The CFTC’s attempted manipulation claims were likewise rejected because the CFTC failed to prove that Defendants intended to cause artificial prices. Moreover, Defendants proved that they sincerely believed the fair market value of the Three-Month Contract was higher than the bids they submitted during the relevant period. The Court found that the mere intent to affect prices was not enough to prove attempted manipulation; rather the CFTC must show that Defendants intended to cause artificial prices that do not reflect the forces of supply and demand.

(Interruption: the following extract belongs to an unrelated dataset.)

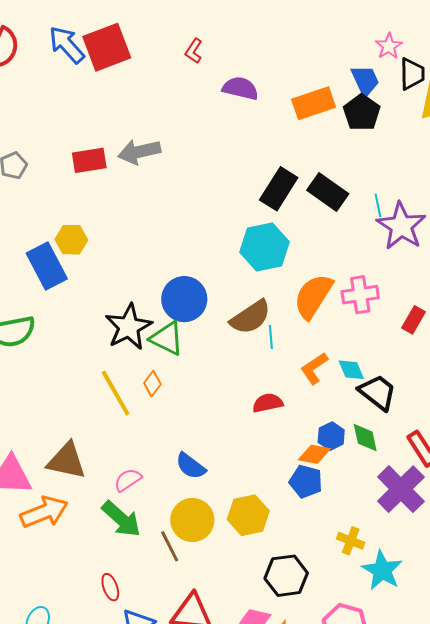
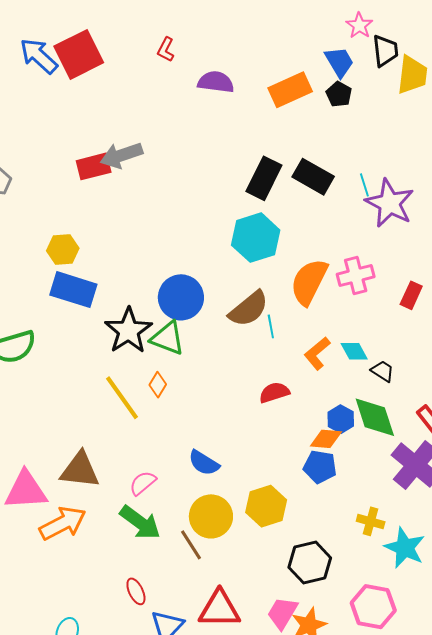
black pentagon: (362, 113) -> (339, 94), size x0.7
red rectangle: (89, 160) -> (94, 166), moved
blue rectangle: (47, 266) -> (73, 290), moved, turned -39
black trapezoid: (378, 392) -> (383, 371), size x0.6
green diamond: (365, 438) -> (375, 417), size x1.5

Noting that “a slogan is a poor substitute for evidence, particularly when the slogan doesn’t fit the facts of the case,” the Court found that, even though Defendants made numerous trades during the settlement period with an understanding that those bids would affect the settlement price, the CFTC failed to prove that Defendants intended to bang the close in this case as those numerous bids “says nothing about whether they understood those bids to be artificially high.”7 Nor was the Court persuaded by the lack of consummated trades in the Three-Month Contract to demonstrate an intent to manipulate the market.
In finding that the CFTC failed to meet its burden on any of its causes of action, the Court found that the cry of market manipulation “based on little more than an ‘earth is flat’-style conviction that such manipulation must have happened because the market remained illiquid” was insufficient to establish market manipulation or attempted manipulation.8 The scathing decision will likely impact the Division’s approach in pending and future manipulation matters, especially as the focus now shifts to Mondelēz for further clarity on the Division’s posture in these types of cases. Mondelēz is a lawsuit commenced by the CFTC alleging manipulation and attempted manipulation of the prices of cash wheat and wheat futures in the Northern District of Illinois currently at the summary judgment stage.9 It remains to be seen whether the CFTC will appeal the decision, especially since this case involved post Dodd-Frank conduct. Should the CFTC choose to appeal, however, the CFTC undoubtedly will face an uphill battle.
1 CFTC v. Donald R. Wilson and DRW Investments, LLC, Case No. 1:13-cv-07884-RJS-KNF (S.D.N.Y. Nov. 30, 2018), p. 26.
2 Id., at p. 16.
4 Id., at pp. 16-17.
5 In order to establish manipulation, it must be shown that: (1) Defendants possessed an ability to influence market prices; (2) an artificial price existed; (3) Defendants caused the artificial prices; and (4) Defendants specifically intended to cause the artificial price. See In re Amaranth, 730 F.3d 170, 183 (2d Cir. 2013).
6 Id., at p. 18.
7 Id., at p. 21.
8 Id., at p. 26.
9 CFTC v. Kraft Food Grp., Inc., et al., Case No. 1:15-cv-02881 (N.D. Ill.).